Ibadah haji merupakan rukun islam yang kelima atau yang terakhir, setiap orang islam yang mampu secara fisik dan finasial wajib untuk pergi haji ke makkah dan madinah, bagi yang mampu apabila belum melaksanakan ibadah haji maka belum sempurna keislamannya.
Agar haji yang dilaksanakan bisa mendapatkan haji yang mabrur, sebagaimana yang kita ketahui dalam sebuah hadis Nabi yang menyatakan tiada balasan bagi haji yang mabrur kecuali surga, maka harus mengetahui dan melaksanakan rukun dan wajib haji.
Dalam ibadah haji dikenal istilah rukun dan wajib haji. Keduanya adalah perkara yang harus dilaksanakan. Tetapi ada perbedaan di antara keduanya. Pada rukun haji, ketika seseorang tidak melaksanakannya, maka hajinya batal dan harus diulang. Sedangkan pada wajib haji, orang yang tidak melaksanakannya bisa menggantinya dengan membayar dam, sejenis denda.
Dalam kitab Fathul Qorib dijelaskan bahwa yang menjadi rukun haji ada lima yaitu
1. Ihram, yaitu berniat untuk haji. Sebagaimana dalam shalat niat itu diwajibkan, begitupun niat dalam haji maupun umrah. Perlu diperhatikan pula terkait tempat dan waktu miqat yang akan berkaitan erat dengan wajib haji. Selanjutnya, dianjurkan untuk mandi, memakai wewangian, shalat dua rakaat, dan mengenakan pakaian ihram untuk laki-laki.
2. Wuquf di Bukit Arafah, yang waktunya terentang mulai dari waktu zhuhur tanggal 9 Dzulhijjah sampai subuh tanggal 10 Dzulhijjah. Jamaah bisa mengambil waktu siang sampai setelah maghrib, ataupun malam harinya sampai jelang subuh.
3. Thawaf Ifadhah. Setelah wukuf di Arafah, jamaah haji menuju Masjidil Haram, mengelilingi Ka’bah sebanyak tujuh kali. Putaran ini dimulai dari sekiranya arah dari Hajar Aswad, dan Ka’bah berada di sisi kiri badan jamaah haji. Gampangnya, orang berhaji berputar melawan arah jarum jam.

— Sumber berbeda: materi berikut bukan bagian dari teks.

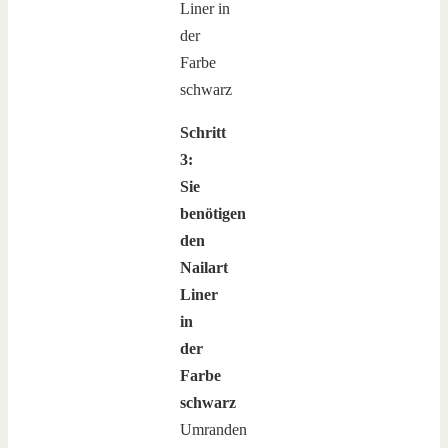
Schritt
3:
Sie
benötigen
den
Nailart
Liner
in
der
Farbe
schwarz
Umranden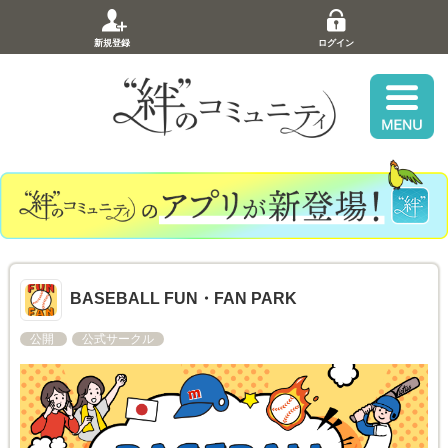
新規登録
ログイン
BASEBALL FUN・FAN PARK
公開
公式サークル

4. Sa’i dari bukit Shafa dan Marwah, dimulai dari bukit Shafa, kemudian berjalan sampai tujuh kali perjalanan hingga berakhir di bukit Marwah.

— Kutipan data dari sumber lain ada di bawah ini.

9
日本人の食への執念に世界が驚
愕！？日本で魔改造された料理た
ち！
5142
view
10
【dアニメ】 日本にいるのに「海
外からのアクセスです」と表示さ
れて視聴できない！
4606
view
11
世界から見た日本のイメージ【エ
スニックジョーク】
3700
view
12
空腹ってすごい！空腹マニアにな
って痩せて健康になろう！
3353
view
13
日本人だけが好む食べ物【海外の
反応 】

5. Tahallul, yaitu mencukur rambut kepala setelah seluruh rangkaian haji selesai. Waktunya sekurang-kurangnya adalah setelah lewat tanggal 10 Dzulhijjah.

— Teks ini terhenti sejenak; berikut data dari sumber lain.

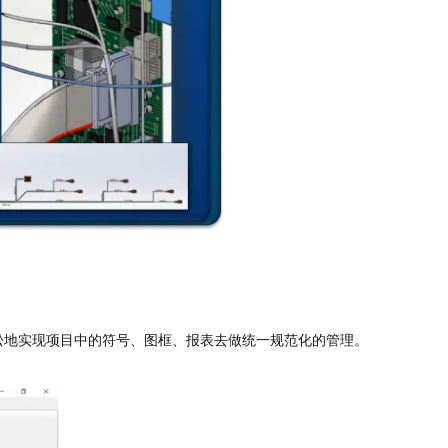
数据库，其可以轻松地实现项目中的符号、图框、报表去做统一规范化的管理。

Kelima rukun ini dilaksanakan secara berurutan. Itu artinya rukun haji ini harus tertib, dan apabila rukun haji ini tidak dilaksanakan secara tertib dan atau salah satu rukun haji ini tidak dilaksanakan maka batalnya haji yang dilakukan dan sebagai konsekuensinya harus melakukan ibadah haji ditahun berikutnya.